L'article 238 quater O du même code fixe les modalités de détermination et d'imposition du bénéfice de la fiducie. A cet effet, il est proposé que le résultat de la fiducie soit déterminé au niveau du patrimoine fiduciaire lui-même. En revanche, la fiducie ne serait pas en elle-même redevable de l'impôt dû sur son résultat, celui-ci étant imposé au nom du constituant ou du titulaire de la créance, à proportion de la valeur réelle des biens ou droits mis en fiducie, valeur appréciée à la date du transfert en fiducie. Les règles d'assiette et d'imposition seraient les mêmes que celles prévues pour les sociétés de personnes.
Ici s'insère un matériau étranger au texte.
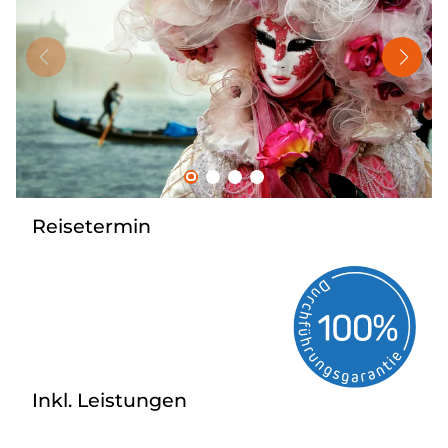
Nahverkehr
Kataloge
Kontakt
Reisetermin
Inkl. Leistungen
L'article 238 quater P du même code détermine le régime fiscal de la cession de la créance au titre de la fiducie et de la fin de la fiducie. En cas de cession de la créance, seul le cédant est imposé sur le résultat de cessation de la fiducie, à proportion de ses droits dans la fiducie. Les mêmes règles s'appliqueraient lorsque la fiducie prend fin et qu'elle n'emporte pas transfert des biens ou droits dans le patrimoine des constituants ou titulaires de créances en neutralité fiscale. Toutefois, dans cette situation, c'est l'ensemble des constituants ou titulaires de créances qui sont imposés sur le résultat de cessation de la fiducie.
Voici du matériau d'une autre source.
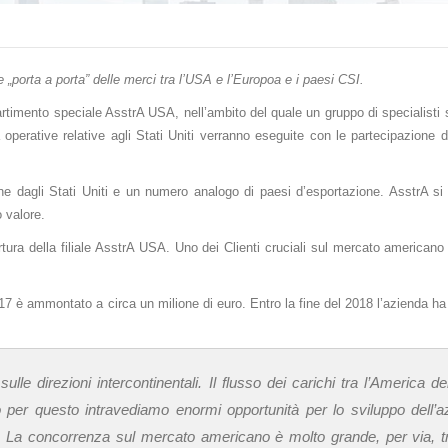
„porta a porta” delle merci tra l’USA e l’Europoa e i paesi CSI.
partimento speciale AsstrA USA, nell’ambito del quale un gruppo di specialisti
à operative relative agli Stati Uniti verranno eseguite con le partecipazione 
ione dagli Stati Uniti e un numero analogo di paesi d’esportazione. AsstrA si
o valore.
ura della filiale AsstrA USA. Uno dei Сlienti cruciali sul mercato americano 
 2017 è ammontato a circa un milione di euro. Entro la fine del 2018 l’azienda ha
le direzioni intercontinentali. Il flusso dei carichi tra l’America d
io per questo intravediamo enormi opportunità per lo sviluppo dell’
.
La concorrenza sul mercato americano è molto grande, per via, tra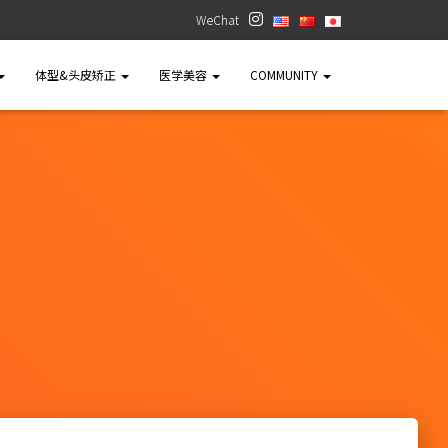
WeChat
体型&头皮矫正
医学美容
COMMUNITY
Enfin, l'article 238 quater Q du code général des impôts prévoit un régime de neutralité fiscale en cas de retour des biens ou droits dans le patrimoine du titulaire de la créance au titre de la fiducie. Il est proposé de traiter ce transfert comme une opération intercalaire lorsque certaines conditions sont respectées (fin du contrat de fiducie sans liquidation et engagement du titulaire de la créance à calculer les plus ou moins-values ou gain ou pertes réalisés lors de la cession ultérieure des biens ou droits reçus de la fiducie, de telle sorte qu'il n'y ait pas de perte de matière fiscale).
En dernier lieu, les XXIV à XXVI de l'article 10 encadrent l'extension de la fiducie aux personnes physiques au regard des droits de mutation à titre gratuit et de l'impôt de solidarité sur la fortune.
Le XXIV crée un article 766 bis du code général des impôts qui précise les modalités d'évaluation des biens et droits mis en fiducie en matière de droits de mutation à titre gratuit. Pour la taxation aux droits de mutation par décès, les biens ou droits mis en fiducie font de plein droit retour à la succession du constituant ou de la personne titulaire des droits représentatifs des biens ou droits transférés en fiducie et sont compris dans le patrimoine de ce dernier pour leur valeur vénale nette à la date du décès.
Le XXV de l'article 10 abroge l'article 792 ter du même code devenu caduque car ses dispositions ne se justifiaient que par la volonté de prévenir l'extension de la fiducie aux personnes physiques par le biais de la dissolution du constituant.
Le XXVI assujettit à l'impôt de solidarité sur la fortune, dans le patrimoine du constituant ou de la personne titulaire des droits représentatifs des biens ou droits transférés en fiducie, les biens et droits mis en fiducie ainsi que leurs fruits. Le principe de neutralité fiscale conduit ainsi à considérer que les biens n'ont jamais quitté le patrimoine du constituant. L'imposition des biens est effectuée dans les mêmes conditions que s'ils étaient directement détenus par le constituant.